### Instructions for the task
Using the data below, copy every line that contains the word "please".

### Data shown
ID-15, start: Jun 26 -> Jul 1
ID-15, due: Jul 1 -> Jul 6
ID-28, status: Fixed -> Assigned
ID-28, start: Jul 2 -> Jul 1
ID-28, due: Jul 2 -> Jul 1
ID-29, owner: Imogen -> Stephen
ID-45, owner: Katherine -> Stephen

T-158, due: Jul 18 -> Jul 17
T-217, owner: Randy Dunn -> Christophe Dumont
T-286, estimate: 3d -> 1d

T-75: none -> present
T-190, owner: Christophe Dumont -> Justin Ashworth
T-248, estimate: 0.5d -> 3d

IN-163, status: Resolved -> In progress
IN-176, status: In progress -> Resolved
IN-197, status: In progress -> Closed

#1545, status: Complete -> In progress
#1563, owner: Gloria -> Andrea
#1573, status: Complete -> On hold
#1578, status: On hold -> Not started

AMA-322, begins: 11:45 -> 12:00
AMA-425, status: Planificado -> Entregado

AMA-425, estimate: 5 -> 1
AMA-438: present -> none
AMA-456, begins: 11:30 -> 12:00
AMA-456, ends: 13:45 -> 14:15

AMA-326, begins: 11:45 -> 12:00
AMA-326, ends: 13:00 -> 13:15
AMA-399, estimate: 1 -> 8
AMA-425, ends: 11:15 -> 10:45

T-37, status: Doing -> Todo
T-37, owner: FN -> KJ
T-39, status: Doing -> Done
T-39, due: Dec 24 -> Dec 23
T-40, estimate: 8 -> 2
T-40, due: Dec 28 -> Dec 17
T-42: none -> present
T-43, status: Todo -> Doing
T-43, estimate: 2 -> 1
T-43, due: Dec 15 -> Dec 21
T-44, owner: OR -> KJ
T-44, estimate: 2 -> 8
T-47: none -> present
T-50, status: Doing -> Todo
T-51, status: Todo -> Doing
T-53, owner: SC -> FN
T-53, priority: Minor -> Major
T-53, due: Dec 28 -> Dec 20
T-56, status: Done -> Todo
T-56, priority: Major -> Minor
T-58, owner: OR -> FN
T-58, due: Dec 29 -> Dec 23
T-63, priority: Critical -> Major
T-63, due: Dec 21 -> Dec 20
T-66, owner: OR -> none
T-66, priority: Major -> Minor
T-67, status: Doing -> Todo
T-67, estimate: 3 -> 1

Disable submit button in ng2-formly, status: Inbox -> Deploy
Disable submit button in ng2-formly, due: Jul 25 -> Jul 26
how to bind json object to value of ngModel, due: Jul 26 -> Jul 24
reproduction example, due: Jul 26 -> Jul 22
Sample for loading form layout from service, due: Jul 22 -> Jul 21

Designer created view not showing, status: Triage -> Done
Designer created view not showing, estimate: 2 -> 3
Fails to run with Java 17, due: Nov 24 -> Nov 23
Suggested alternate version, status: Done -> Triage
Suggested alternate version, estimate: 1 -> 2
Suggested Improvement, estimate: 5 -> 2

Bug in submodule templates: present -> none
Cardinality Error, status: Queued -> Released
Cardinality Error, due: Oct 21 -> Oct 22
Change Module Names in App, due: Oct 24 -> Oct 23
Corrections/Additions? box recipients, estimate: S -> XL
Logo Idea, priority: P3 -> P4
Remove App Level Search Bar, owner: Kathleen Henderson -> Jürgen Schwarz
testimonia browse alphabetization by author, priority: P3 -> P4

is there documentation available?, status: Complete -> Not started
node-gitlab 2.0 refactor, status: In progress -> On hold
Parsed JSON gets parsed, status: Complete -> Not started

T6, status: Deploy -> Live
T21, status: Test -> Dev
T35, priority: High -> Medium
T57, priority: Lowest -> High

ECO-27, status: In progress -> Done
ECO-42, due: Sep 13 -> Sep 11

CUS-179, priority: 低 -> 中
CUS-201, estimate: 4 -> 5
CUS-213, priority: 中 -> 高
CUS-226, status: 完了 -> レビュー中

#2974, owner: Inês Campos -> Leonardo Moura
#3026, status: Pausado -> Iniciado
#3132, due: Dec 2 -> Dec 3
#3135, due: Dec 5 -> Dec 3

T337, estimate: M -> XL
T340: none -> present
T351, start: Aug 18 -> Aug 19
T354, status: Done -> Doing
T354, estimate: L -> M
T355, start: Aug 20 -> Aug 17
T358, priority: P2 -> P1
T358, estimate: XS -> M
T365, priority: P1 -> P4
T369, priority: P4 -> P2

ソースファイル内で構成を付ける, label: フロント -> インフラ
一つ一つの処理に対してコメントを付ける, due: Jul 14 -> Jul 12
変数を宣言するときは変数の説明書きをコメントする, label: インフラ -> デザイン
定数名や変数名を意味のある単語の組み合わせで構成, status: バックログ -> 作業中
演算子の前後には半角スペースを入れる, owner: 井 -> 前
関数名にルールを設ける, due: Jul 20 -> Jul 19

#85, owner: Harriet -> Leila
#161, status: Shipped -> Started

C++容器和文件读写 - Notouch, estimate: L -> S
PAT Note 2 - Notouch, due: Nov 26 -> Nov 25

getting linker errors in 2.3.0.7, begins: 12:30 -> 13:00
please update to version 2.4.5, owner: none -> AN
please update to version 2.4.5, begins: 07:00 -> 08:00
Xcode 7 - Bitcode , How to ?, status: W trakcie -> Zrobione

### Response box
please update to version 2.4.5, owner: none -> AN
please update to version 2.4.5, begins: 07:00 -> 08:00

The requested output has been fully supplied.